● Goals
a) From the excerpt on the involution, copy word for word the part that begins with the words containing "Now the map" and ends with "the first $1$.".
b) In the excerpt on the involution, how is the final definition of σ summed up in words?

● Source document
## Start

Now the map $\{0,1,2\}^\N \to \mathbb{Z}_3$ defined by $x \mapsto \sum_n x_n 3^n$ is a homeomorphism (it's easy, I won't prove it but I won't actually need it), which lets us intuit the involution. Define $\sigma : \{0,1,2\}^\N \to \{0,1,2\}^\N$ by: $$\sigma(x)_n = \begin{cases} 0 & x_n = 0 \\ 2 & x_n = 1 \\ 1 & x_n = 2 \end{cases}$$ This corresponds to $y \mapsto -y$ on $\mathbb{Z}_3$. Then $\sigma$ is a self-homeomorphism (bijective is obvious, each component map is the composite of a projection and $(12) \in \mathfrak{S}_2$, finally both spaces are compact Hausdorff so it's a homeomorphism), and the zero sequence is the only fixpoint. Finally $f \sigma f^{-1}$ is the involution we wanted.
Define $\sigma:(x_1,x_2,\dots)\mapsto(y_1,y_2,\dots)$ so that $y_n=x_n\Leftrightarrow x_1+x_2+\cdots+x_{n-1}=0$.
In words, flip everything after the first $1$.

## End

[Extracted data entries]
## Start

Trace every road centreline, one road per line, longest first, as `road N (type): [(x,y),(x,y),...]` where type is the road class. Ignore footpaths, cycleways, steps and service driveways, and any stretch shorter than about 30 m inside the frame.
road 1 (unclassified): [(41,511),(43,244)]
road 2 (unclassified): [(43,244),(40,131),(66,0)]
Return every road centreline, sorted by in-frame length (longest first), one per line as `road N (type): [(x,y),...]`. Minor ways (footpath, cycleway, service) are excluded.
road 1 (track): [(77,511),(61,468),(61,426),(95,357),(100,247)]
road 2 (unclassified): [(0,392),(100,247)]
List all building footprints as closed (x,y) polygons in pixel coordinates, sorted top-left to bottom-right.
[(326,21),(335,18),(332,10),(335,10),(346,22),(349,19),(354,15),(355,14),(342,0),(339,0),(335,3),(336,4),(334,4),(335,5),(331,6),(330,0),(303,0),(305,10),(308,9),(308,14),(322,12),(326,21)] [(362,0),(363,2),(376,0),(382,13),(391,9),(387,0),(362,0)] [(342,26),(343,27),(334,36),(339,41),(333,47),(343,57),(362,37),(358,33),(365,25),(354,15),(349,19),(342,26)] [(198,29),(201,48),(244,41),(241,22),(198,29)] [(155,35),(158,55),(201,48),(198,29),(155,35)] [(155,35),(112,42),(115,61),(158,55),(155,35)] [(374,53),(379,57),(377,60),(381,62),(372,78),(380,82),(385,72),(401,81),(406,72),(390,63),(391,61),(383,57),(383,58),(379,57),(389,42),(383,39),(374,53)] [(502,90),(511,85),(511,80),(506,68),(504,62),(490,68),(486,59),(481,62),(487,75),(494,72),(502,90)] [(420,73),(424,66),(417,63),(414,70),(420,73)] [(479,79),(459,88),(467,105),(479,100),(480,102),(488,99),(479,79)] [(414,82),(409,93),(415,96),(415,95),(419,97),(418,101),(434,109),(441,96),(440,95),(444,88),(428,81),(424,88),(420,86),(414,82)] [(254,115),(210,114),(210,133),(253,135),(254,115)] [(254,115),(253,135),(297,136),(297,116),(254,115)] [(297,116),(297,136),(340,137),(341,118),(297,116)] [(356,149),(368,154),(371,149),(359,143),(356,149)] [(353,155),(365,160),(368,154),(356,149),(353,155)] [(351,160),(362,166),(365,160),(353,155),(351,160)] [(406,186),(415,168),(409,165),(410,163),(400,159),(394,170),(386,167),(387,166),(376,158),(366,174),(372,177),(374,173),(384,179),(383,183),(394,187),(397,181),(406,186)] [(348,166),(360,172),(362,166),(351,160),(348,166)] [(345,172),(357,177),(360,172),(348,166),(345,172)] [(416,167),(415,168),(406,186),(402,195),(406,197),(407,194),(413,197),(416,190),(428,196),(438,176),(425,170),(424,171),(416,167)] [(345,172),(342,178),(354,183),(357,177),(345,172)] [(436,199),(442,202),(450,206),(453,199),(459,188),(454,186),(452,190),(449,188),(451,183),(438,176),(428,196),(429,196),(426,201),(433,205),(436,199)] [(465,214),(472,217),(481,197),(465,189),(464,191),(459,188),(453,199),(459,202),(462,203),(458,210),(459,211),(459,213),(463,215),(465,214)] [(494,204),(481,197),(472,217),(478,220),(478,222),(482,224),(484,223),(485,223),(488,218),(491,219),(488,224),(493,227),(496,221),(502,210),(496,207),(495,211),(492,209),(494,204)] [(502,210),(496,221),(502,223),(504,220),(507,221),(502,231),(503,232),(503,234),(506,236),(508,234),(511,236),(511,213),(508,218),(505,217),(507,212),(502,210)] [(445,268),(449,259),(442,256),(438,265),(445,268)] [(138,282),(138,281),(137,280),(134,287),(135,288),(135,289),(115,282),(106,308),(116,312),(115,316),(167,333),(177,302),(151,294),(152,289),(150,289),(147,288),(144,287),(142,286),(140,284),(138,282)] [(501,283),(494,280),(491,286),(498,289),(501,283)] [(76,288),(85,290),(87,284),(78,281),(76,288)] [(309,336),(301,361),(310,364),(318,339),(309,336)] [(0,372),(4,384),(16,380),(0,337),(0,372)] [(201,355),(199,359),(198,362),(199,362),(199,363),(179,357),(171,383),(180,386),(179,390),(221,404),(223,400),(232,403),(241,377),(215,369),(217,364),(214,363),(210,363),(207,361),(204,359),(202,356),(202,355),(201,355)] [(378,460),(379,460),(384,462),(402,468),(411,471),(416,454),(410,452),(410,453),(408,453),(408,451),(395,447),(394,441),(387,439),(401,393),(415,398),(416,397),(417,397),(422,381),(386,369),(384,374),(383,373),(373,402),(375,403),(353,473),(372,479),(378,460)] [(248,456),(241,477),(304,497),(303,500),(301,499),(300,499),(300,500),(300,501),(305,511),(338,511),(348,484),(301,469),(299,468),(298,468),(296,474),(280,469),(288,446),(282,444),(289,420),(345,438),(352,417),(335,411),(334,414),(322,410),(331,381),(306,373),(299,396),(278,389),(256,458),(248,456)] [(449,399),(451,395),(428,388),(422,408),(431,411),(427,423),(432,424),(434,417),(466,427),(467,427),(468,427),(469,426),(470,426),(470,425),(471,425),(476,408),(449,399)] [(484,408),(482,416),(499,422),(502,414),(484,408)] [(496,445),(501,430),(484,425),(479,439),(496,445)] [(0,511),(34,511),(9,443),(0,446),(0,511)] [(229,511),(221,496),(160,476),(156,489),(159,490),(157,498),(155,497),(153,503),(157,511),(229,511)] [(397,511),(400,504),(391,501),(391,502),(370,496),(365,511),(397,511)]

## End

● Outputs
a)
Now the map $\{0,1,2\}^\N \to \mathbb{Z}_3$ defined by $x \mapsto \sum_n x_n 3^n$ is a homeomorphism (it's easy, I won't prove it but I won't actually need it), which lets us intuit the involution. Define $\sigma : \{0,1,2\}^\N \to \{0,1,2\}^\N$ by: $$\sigma(x)_n = \begin{cases} 0 & x_n = 0 \\ 2 & x_n = 1 \\ 1 & x_n = 2 \end{cases}$$ This corresponds to $y \mapsto -y$ on $\mathbb{Z}_3$. Then $\sigma$ is a self-homeomorphism (bijective is obvious, each component map is the composite of a projection and $(12) \in \mathfrak{S}_2$, finally both spaces are compact Hausdorff so it's a homeomorphism), and the zero sequence is the only fixpoint. Finally $f \sigma f^{-1}$ is the involution we wanted.
Define $\sigma:(x_1,x_2,\dots)\mapsto(y_1,y_2,\dots)$ so that $y_n=x_n\Leftrightarrow x_1+x_2+\cdots+x_{n-1}=0$.
In words, flip everything after the first $1$.

b) Flip everything after the first 1.